Religious leaders, academics and industry professionals gathered at the Nishkam International Centre, Amritsar to discuss how to accelerate change in overcoming water problems in Punjab and globally.
“Accelerating change” was the theme of 2023 UN World Water Day being marked by the United Nations today. Punjab, like other parts of India and the world, is facing a great environmental crisis involving depleting ground water levels, pollution, and climate change amongst other issues.
The Living Water for All conference brings together religious leaders, academics, industry professionals and community leaders from around the world. The topics of discussions include highlights from the 1st All India Annual State Ministers’ Conference on Water; Insights into the UN perspective on Water; first-hand accounts of the local challenges facing Punjab; and the proposals for pathways to water education and water harvesting. The primary aim of the Living Peace Projects initiative is to preserve and protect sacred water sources while ensuring that clean water is provided for all, leaving nobody behind.

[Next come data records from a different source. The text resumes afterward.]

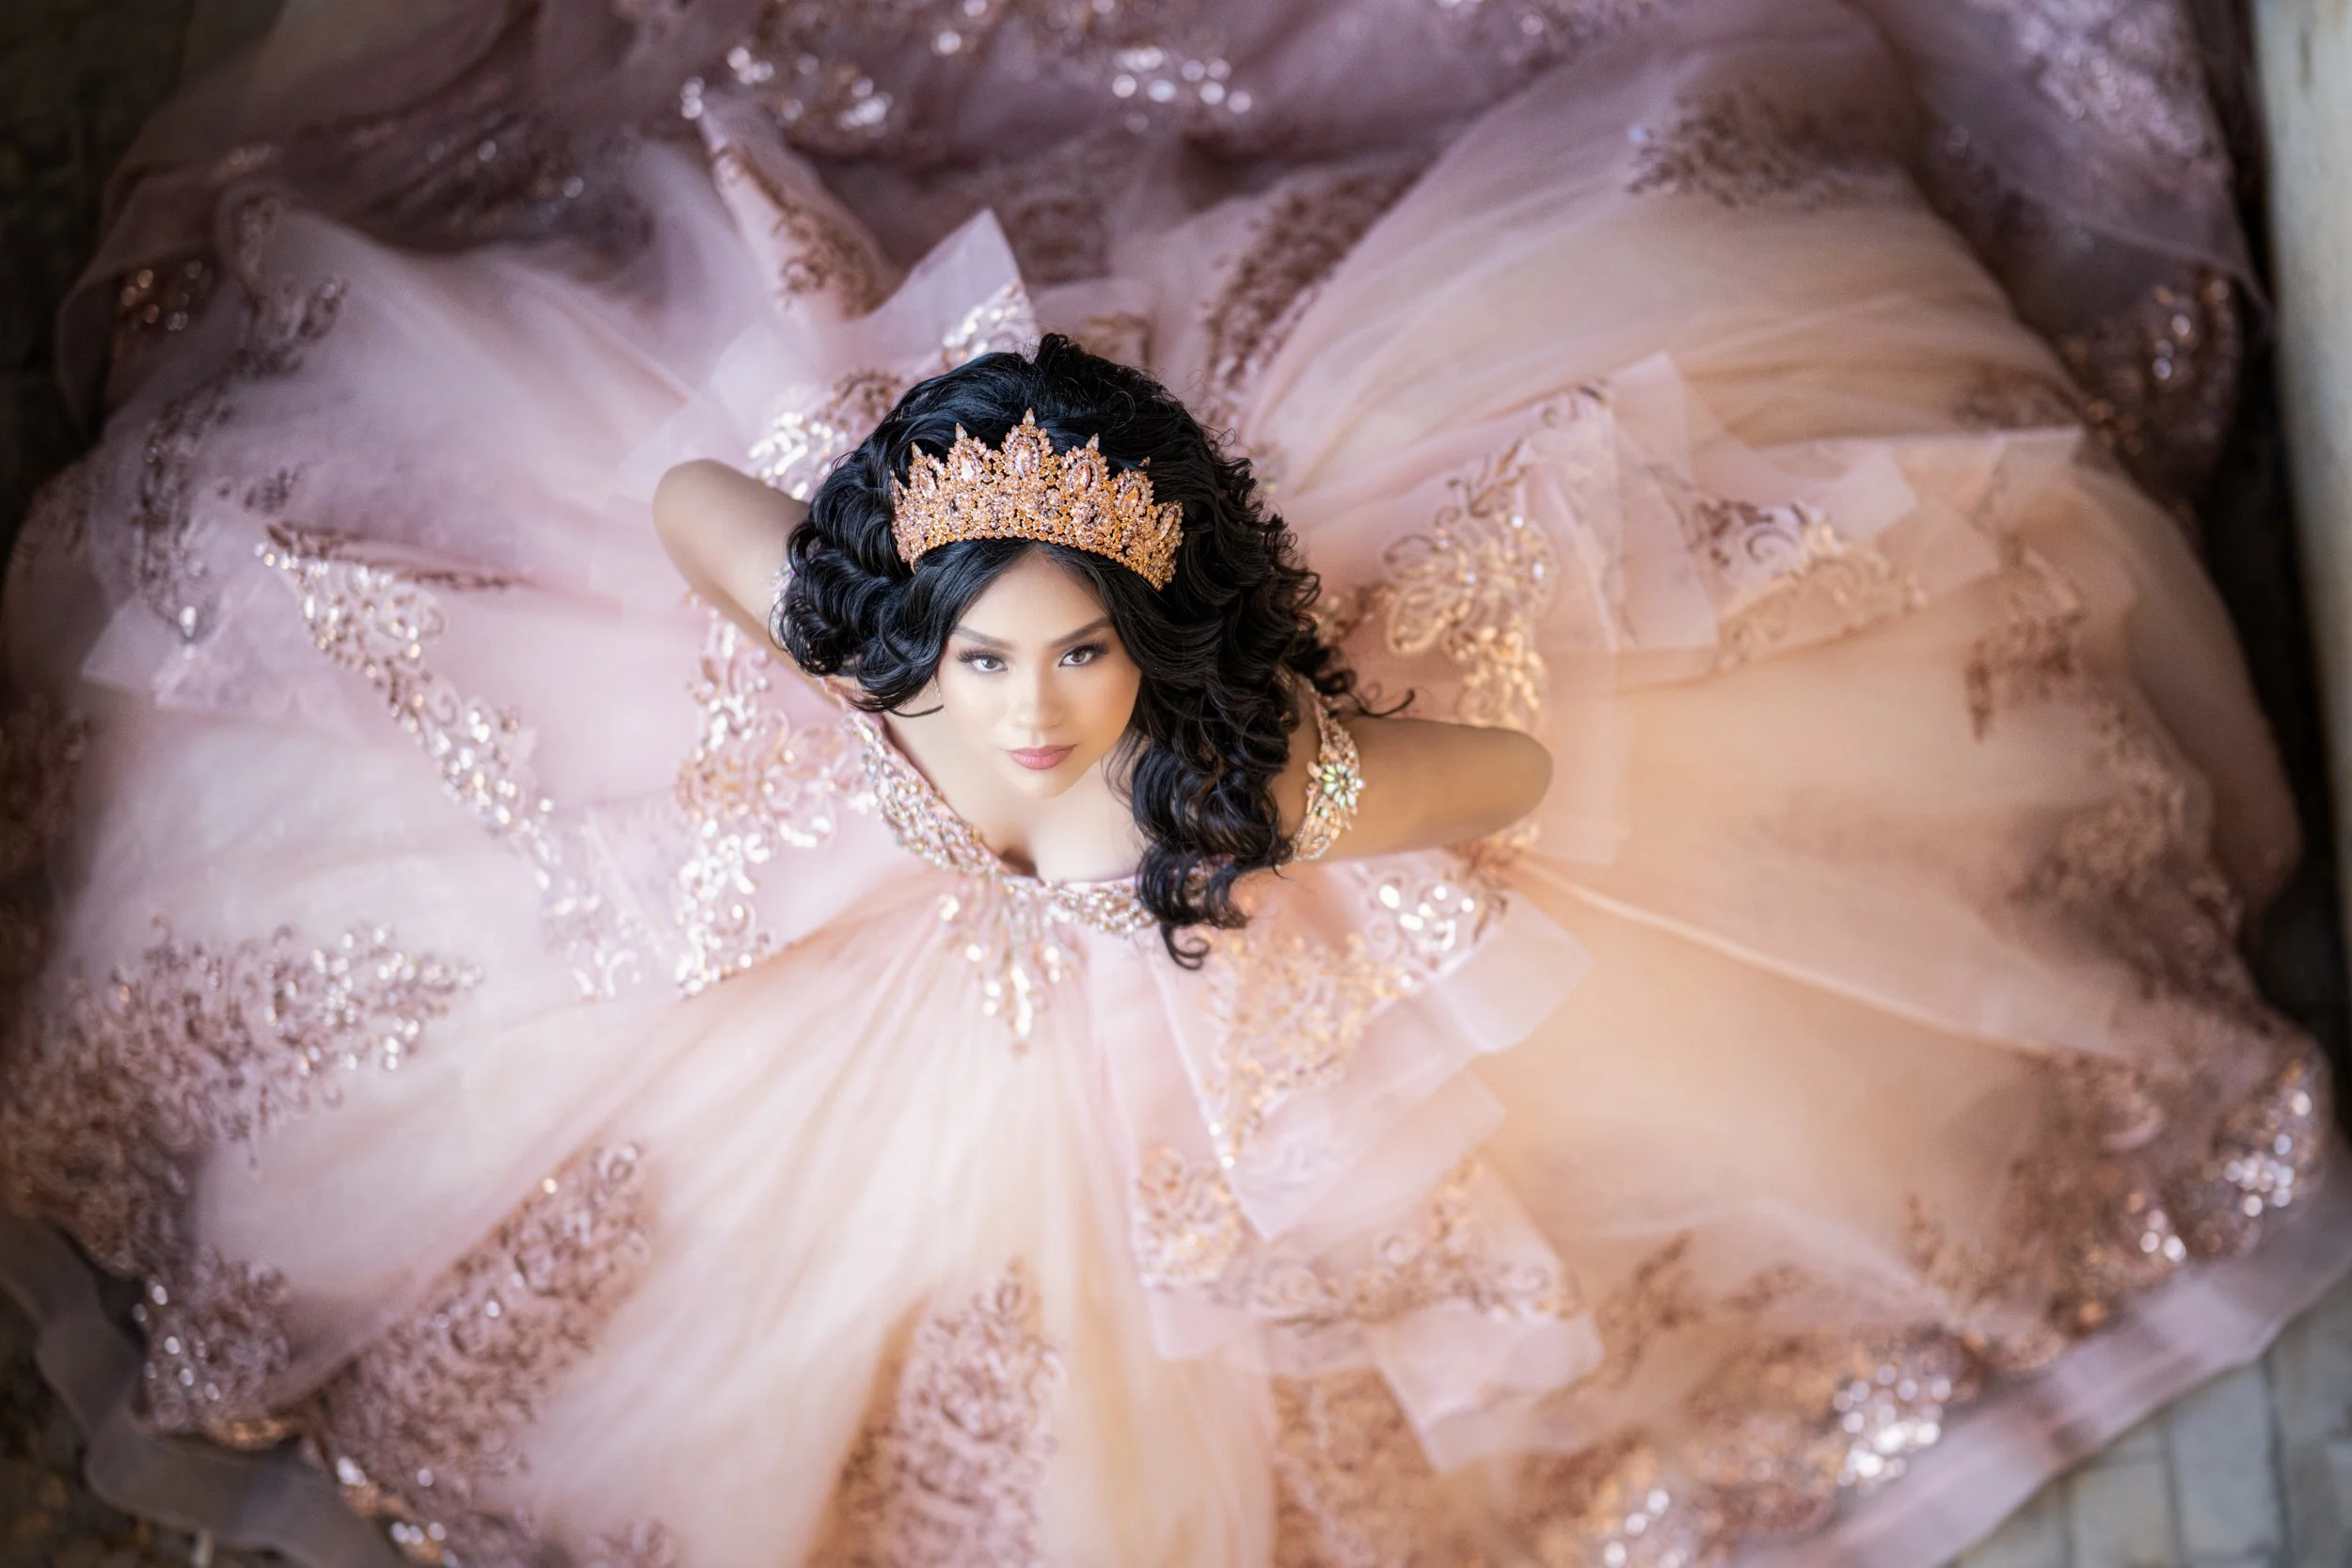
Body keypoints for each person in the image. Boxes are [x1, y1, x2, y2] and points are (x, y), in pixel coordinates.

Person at [3, 1, 2347, 1565]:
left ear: (1148, 643)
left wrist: (1311, 790)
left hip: (1238, 936)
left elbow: (1507, 756)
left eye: (1078, 661)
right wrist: (837, 606)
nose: (1030, 715)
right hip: (875, 917)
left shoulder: (1222, 754)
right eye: (989, 665)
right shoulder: (876, 640)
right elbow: (701, 523)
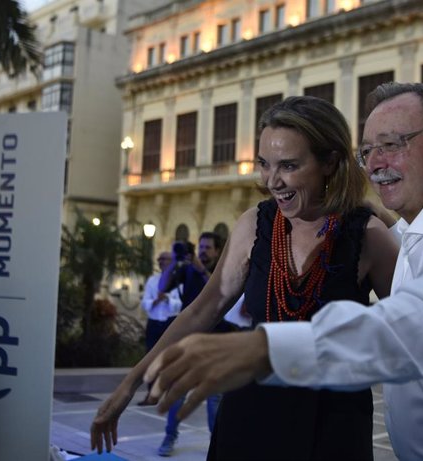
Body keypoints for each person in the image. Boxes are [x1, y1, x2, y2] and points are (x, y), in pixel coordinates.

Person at [142, 83, 423, 461]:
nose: (376, 164)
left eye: (392, 144)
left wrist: (264, 349)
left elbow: (410, 329)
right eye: (368, 151)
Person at [90, 95, 399, 460]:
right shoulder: (255, 224)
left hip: (333, 421)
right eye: (264, 164)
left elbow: (408, 327)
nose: (272, 180)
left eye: (289, 165)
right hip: (251, 413)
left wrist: (390, 220)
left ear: (330, 161)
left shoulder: (368, 234)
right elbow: (200, 311)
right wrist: (130, 383)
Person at [155, 232, 228, 457]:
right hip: (189, 341)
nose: (203, 251)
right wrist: (174, 263)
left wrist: (201, 269)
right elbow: (162, 286)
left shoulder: (223, 269)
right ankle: (169, 437)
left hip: (217, 342)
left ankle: (216, 445)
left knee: (214, 398)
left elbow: (222, 291)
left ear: (217, 251)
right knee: (178, 392)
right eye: (201, 247)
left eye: (208, 248)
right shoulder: (187, 269)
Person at [138, 251, 181, 405]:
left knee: (171, 359)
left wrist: (167, 298)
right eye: (159, 259)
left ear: (171, 261)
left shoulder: (177, 281)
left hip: (171, 323)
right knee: (151, 358)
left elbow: (180, 304)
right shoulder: (152, 280)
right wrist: (155, 300)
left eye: (164, 259)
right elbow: (145, 302)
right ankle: (151, 394)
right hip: (154, 323)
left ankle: (170, 395)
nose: (161, 261)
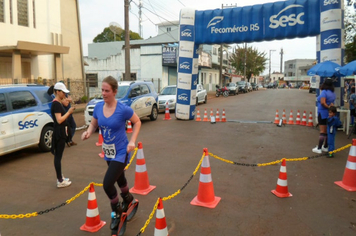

Jonathan Granoff, President of the Global Security Institute, gave his thoughts from the UN, “the sacred insight given by different religious scriptures, concerning oneness of humanity, has now become a practical necessity to be adopted for meeting global climate and water challenges.”
“We need to nurture good human beings, through inculcating virtues and values in them. Virtues such as compassion, accountability, contentment, humility, optimism, and an abundance of love. We need both scientific knowledge and religious wisdom to accelerate change and make a difference,” said Bhai Sahib, Bhai Mohinder Singh Ahluwalia, OBE, KSG, co-chair of the conference.
“I believe that to meet the challenges of our times, every one of us will have to develop a greater sense of universal responsibility to ensure that our children and grandchildren can continue to enjoy clean water. Each of us must learn to work for the benefit of all humankind. Without that, there can be no real survival, or peace,” said H.H. The Dalai Lama via remote message.
“We need to bridge the gap between our heads and our hearts. Our heads think in a logical pragmatic way, and our hearts feel in a more holistic way. We need to bridge this gap so we can accelerate change,” said Brigitte van Baren, co-chair of the conference.
“I congratulate the organiser Bhai Sahib for imbuing the messages from our eternal sacred scriptures, Guru Granth Sahib Ji, throughout this conference at their Nishkam International Centre, here in the holy city of Amritsar. Thank you for bringing together different religious leaders and professional specialists to work together on water literacy and needed water action here in Punjab and globally,” said Advocate Harjinder Singh Dhami, President of SGPC, the organisation responsible for the management of Darbar Sahib, Amritsar as well as all other historical gurdwaras in Punjab.
H.H. Pujya Swami Aveshanand Giri Maharaj offered a message, “the fundamental requirement of life is water. Saving water is just as vital as protecting life, as water is the primary medium through which life originates, develops, and is sustained. The Sanatan Hindu Vedic traditions urges safeguarding water by honouring it like a deity.”
H.H. Pujya Swami Chidanand Saraswatiji added, “conserving mother nature and conserving our culture will conserve our future!” While Chief Arvol Looking Horse commented, “mother nature is our source of life, not a resource.”
Dr. Sharad Jain and Dr. Bhupinder Singh, both professors from IIT Roorkee, were amongst those that provided comprehensive technical presentations and proposed courses of action. Hydrology experts from the National Institute of Hydrology, Thapar Institute of Engineering and Technology and Punjab Agricultural University also joined them.
The conference was organized by Bhai Sahib Bhai Mohinder Singh Ahluwalia, Guru Nanak Nishkam Sewak Jatha, and Brigitte van Baren, Chair Living Peace Projects Foundation a non-profit initiative founded in 2018 in the Netherlands by Brigitte van Baren and the late former Dutch Minister and IMF leader Prof. Dr. Johannes Witteveen.